Bucking the global economic downtrend and posting positive results for 2008, conglomerate San Miguel Corporation (SMC) yesterday emphasized that its aggressive diversification program is a way to secure future growth for the company and spur economic growth and development in the Philippines.
The company, which reported P19.3 billion in consolidated net income for 2008, 124% higher than in 2007, is currently undertaking a massive diversification into important industries such as power generation, oil refining, telecoms, water distribution, tollways, and infrastructure.
In his address to stockholders at the company’s annual meeting yesterday, SMC Chairman and Chief Executive Officer Eduardo M. Cojuangco Jr., said:
“Beyond seeking profit, we want to be in industries that serve as the backbone of our country’s development, and impact the lives of Filipinos in a meaningful way. We have complete confidence in our country’s potential.”

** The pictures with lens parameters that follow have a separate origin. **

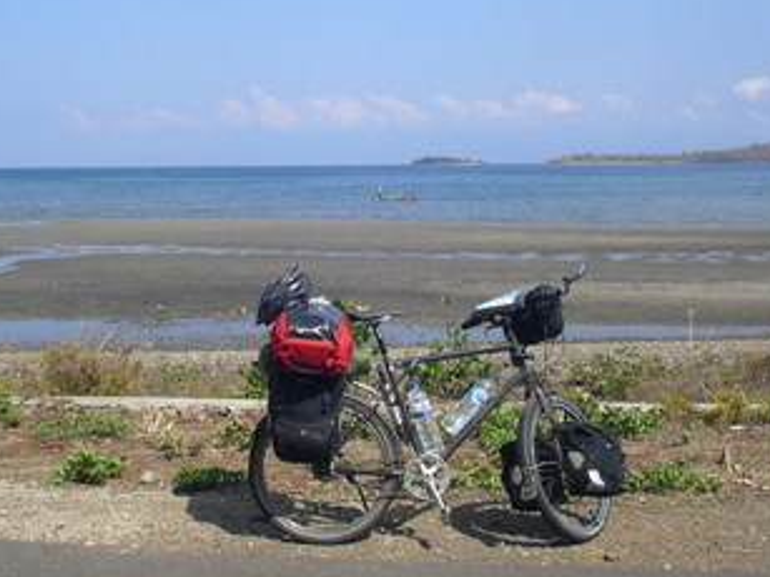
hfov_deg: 35.5
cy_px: 201
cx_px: 361
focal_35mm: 54
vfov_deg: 26.9
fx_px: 1201
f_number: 6.9
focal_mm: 5.7
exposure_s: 1/160
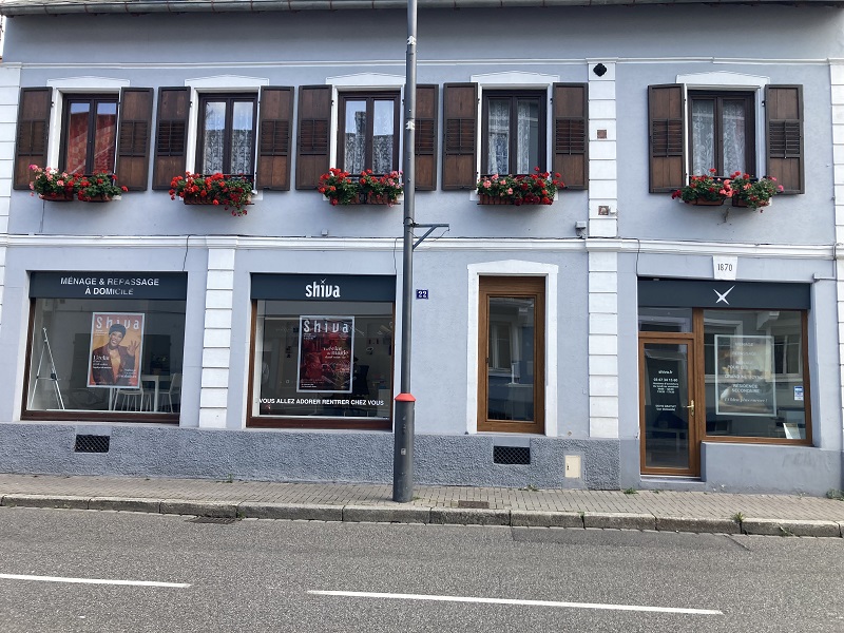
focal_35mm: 28
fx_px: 683
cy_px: 316
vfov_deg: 49.7
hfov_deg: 63.4
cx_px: 422
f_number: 1.8
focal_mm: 3.99
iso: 20
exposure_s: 1/521
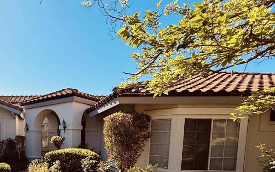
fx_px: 202
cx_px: 27
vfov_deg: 42.1
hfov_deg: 58.4
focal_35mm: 27
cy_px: 156
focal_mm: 2.22
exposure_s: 1/770
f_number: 2.2
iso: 32
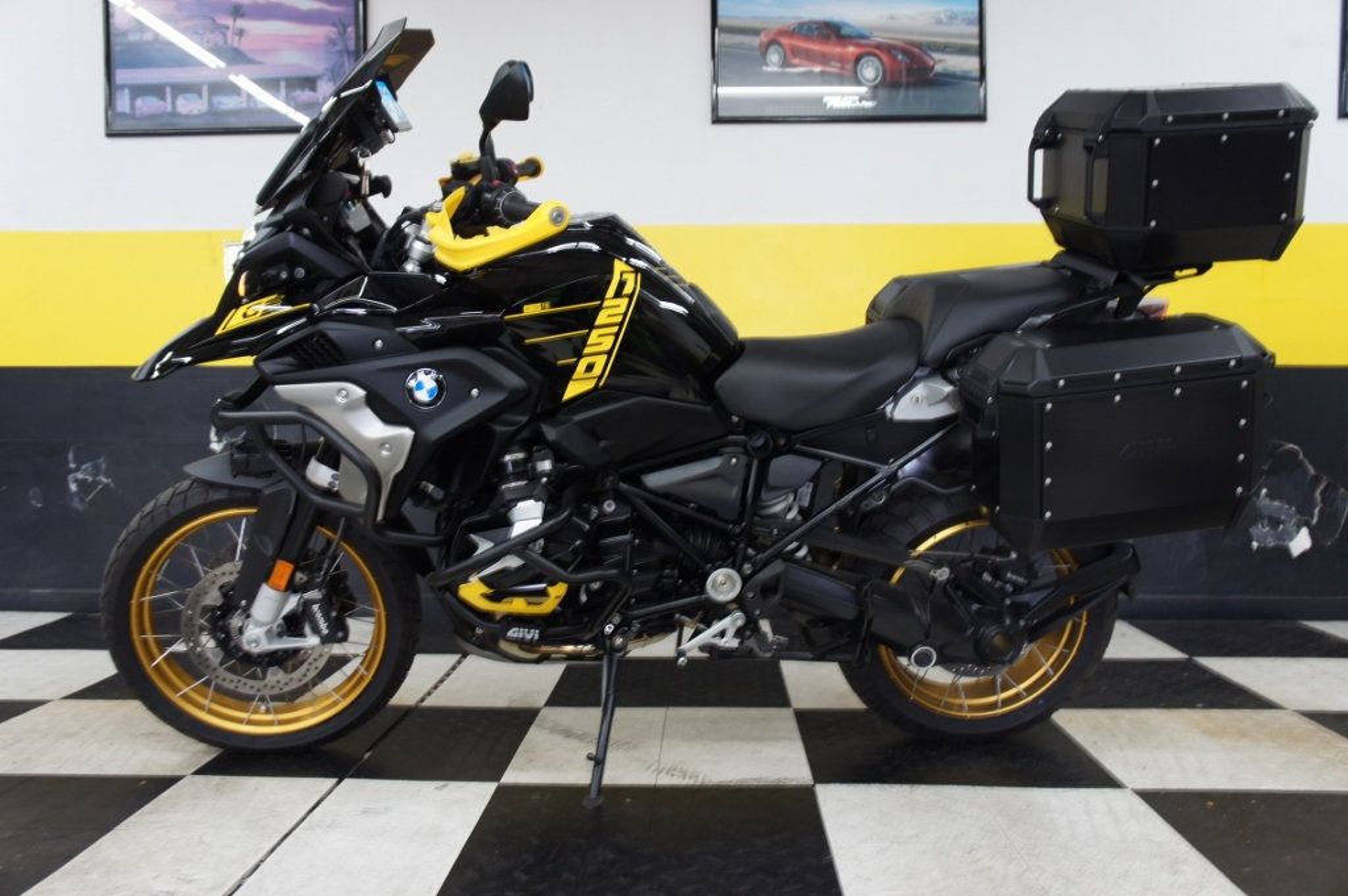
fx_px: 1122
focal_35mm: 30
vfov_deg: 43.5
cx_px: 674
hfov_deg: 62.0
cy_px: 448
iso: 400
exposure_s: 1/30
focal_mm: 20
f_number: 4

San Miguel recently invested in Manila Electric Co. (Meralco), the country’s largest power distributor. It has also signed an option agreement to acquire UK-based Ashmore Group’s 100% stake in Sea Refinery Corp., which holds 50.1% of the Philippines’ largest oil refiner, Petron.

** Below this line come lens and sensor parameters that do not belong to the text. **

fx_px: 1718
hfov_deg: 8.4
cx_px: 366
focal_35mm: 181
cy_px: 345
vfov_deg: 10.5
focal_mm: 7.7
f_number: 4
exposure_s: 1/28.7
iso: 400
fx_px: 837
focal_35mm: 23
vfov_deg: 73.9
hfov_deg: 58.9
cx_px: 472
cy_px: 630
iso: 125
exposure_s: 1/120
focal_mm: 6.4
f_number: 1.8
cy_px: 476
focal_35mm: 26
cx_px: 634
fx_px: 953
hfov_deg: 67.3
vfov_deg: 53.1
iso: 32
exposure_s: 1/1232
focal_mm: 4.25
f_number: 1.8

The company has also acquired 32.7% of Liberty Telecommunications Holdings, Inc. In February 2009, it submitted an unsolicited proposal for the government’s Laiban Dam project.
More recently, San Miguel announced that it had entered into a non-binding agreement to acquire a significant stake in Private Infrastructure Development Corp. (PIDC), the consortium behind the 88.57-kilometer Tarlac-Pangasinan-La Union Toll Expressway project.
“We have moved beyond consumer products and services, and are working towards programs that make a real difference in people’s lives. We are proud to be part of a San Miguel that keeps as many people as possible working, earning and contributing to the economy,” he said.
“We hope to see in a few years, more efficient and affordable electricity services, more accessible and affordable fuel, the creation of thousands of new jobs, and a sustainable supply of potable water for millions of residents in the National Capital Region.”
Cojuangco also pointed out that despite the world’s deepening economic woes, San Miguel was able to attract foreign investors from Japan, Southeast Asia, the United States, and the Middle East for its projects.
The chief executive, however, acknowledged lingering scepticism from some quarters for the company’s strategy, first articulated in 2007.
“Some of these doubts still linger, but let me assure you that the San Miguel we have built has the resources and preparedness to run these new ventures as efficiently as we do our traditional businesses. While the global financial meltdown has sent many companies into full retreat, our company is powering ahead, investing heavily in a strategy to reaccelerate growth,” he said.
Minus non-recurring gains on the sale of investments, SMC reported strong net income results, totaling P7.22 billion, 4% higher than in the previous year. Its consolidated sales revenue rose 14% to P168 billion and operating income was up by 26% to P14.8 billion.
“As shareholders ourselves, we understand that dividends and earnings from our investments are tied very much to the company’s annual gains. These new ventures will add more value to our investments—complementing the contributions of our traditional businesses,” he assured stockholders.
San Miguel stockholders, meanwhile, voted in favor of an Exchange Offer to convert 1.104 billion common shares to series 1 preferred shares. Cojuangco explained that while they are optimistic about SMC’s the long-term value, this alternative would be for “more conservative” investors who may have a different risk profile.